En finir avec l'idéologie de grand-papa
Depuis que je m'intéresse à l'Ecole, c'est-à-dire, en gros, depuis que je l'ai quittée, j'entends des politiciens proclamer leur volonté d'en finir avec «l'Ecole de grand-papa». Etant moi-même grand-père, je pourrais supposer qu'ils parlent de l'Ecole telle qu'elle existait dans ma si lointaine enfance.
A cette époque, la primaire et la secondaire n'étaient pas successives, mais parallèles. La voie primaire conduisait aux apprentissages. C'était la plus nombreuse. A douze ou treize ans, les plus doués et les plus zélés pouvaient entrer, après examen, dans la filière ardue de la primaire supérieure. La secondaire, c'est-à-dire le collège, commençait à dix ans. Après la réforme de 1956, le collégien commençait par deux ans de «tronc commun». Ensuite, il choisissait l'une des quatre sections, classique (latin), math-sciences, moderne (langues) ou générale. Une année plus tard, les classiques optaient pour le grec ou l'anglais. Certificat à seize ans. Gymnase en deux ans et quart. Baccalauréat à dix-huit ans. Le bac classique ouvrait la porte à tout, de l'Université à l'Ecole de fromagerie de Moudon, laquelle n'avait pas encore été bradée par le Gouvernement.

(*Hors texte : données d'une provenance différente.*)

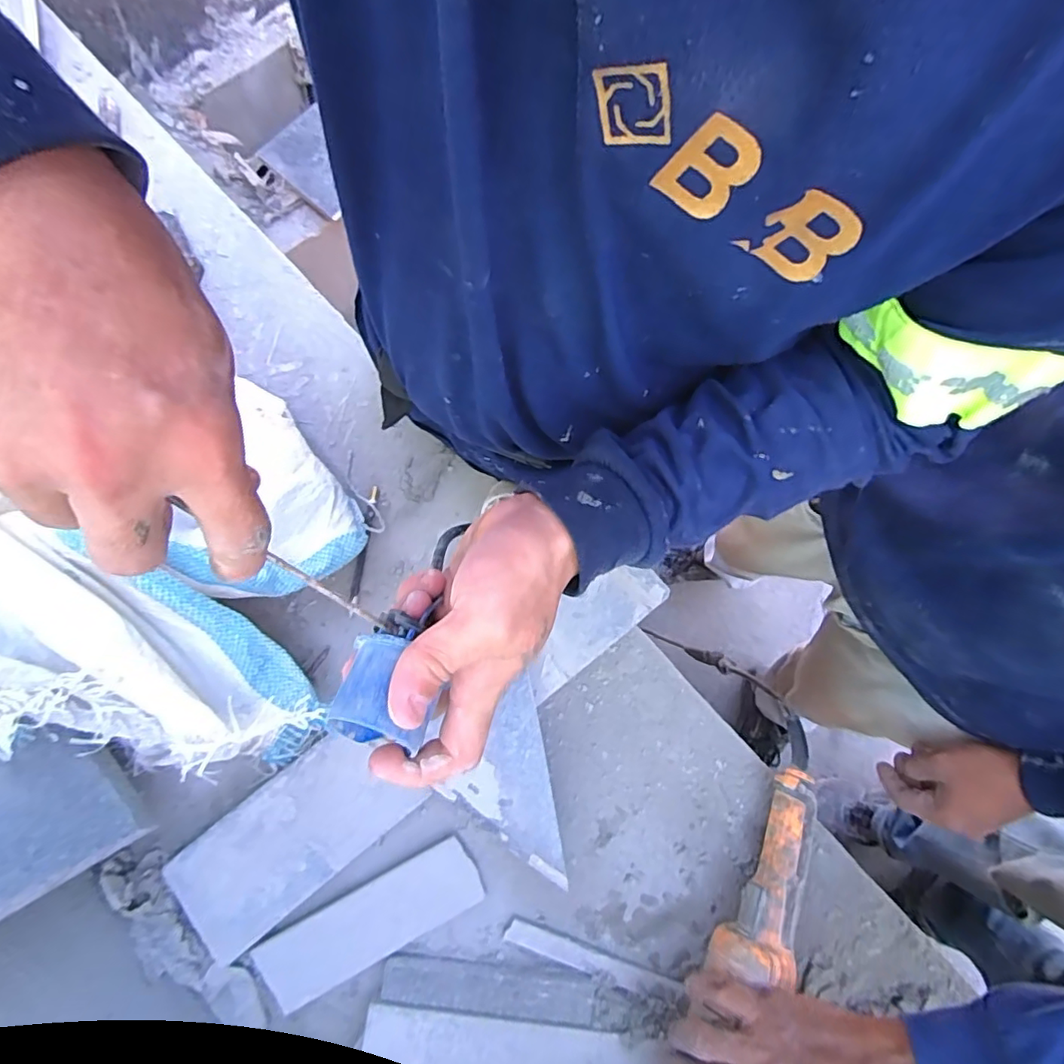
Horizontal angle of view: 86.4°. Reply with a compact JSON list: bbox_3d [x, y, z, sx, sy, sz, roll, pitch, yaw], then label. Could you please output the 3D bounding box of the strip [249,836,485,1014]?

Cette Ecole de grand-papa vécut des réformes en rafales permanentes, notamment la réforme Cevey en 1984, «Ecole vaudoise en mutation» (EVM), en 1995, et la LEO, entrée en vigueur en 2013. Chacune était censée éliminer définitivement l'«Ecole de grand-papa». Mais, à peine était-elle mise en œuvre que les réformateurs dénonçaient son caractère grand-paternel dans le but de préparer la suivante. La réforme se nourrit de ses propres erreurs.
En réalité, l'Ecole d'aujourd'hui n'a plus rien à faire avec celle que j'ai suivie. Celui ou celle qui utilise encore la formule «Ecole de grand-papa» révèle son ignorance de la réalité scolaire et son absence volontaire d'esprit critique à l'égard des vieilles rengaines idéologiques du Département.
Car la seule chose qui n'a pas évolué, dans l'Ecole vaudoise, c'est l'idéologie des ancêtres de la réforme, Langevin, Bourdieu, Meirieu: unification des structures scolaires et de la formation des maîtres, changement continuel de terminologie, obsession de la méthode, rejet des humanités, survalorisation des formations universitaires, le tout enrobé dans un glaçage de considérations égalitaires et libertaires. Considérations trompeuses, d'ailleurs, car toutes les réformes que cette idéologie a inspirées n'ont fait que renforcer les inégalités, les espoirs déçus et les rancœurs, rallonger les études et renforcer le pouvoir et les contrôles de l'appareil central sur les enseignants.
On souhaite que cet échec persistant incite le prochain chef du Département de la Formation et de la Jeunesse à mettre enfin au rebut la néfaste «idéologie de grand-papa».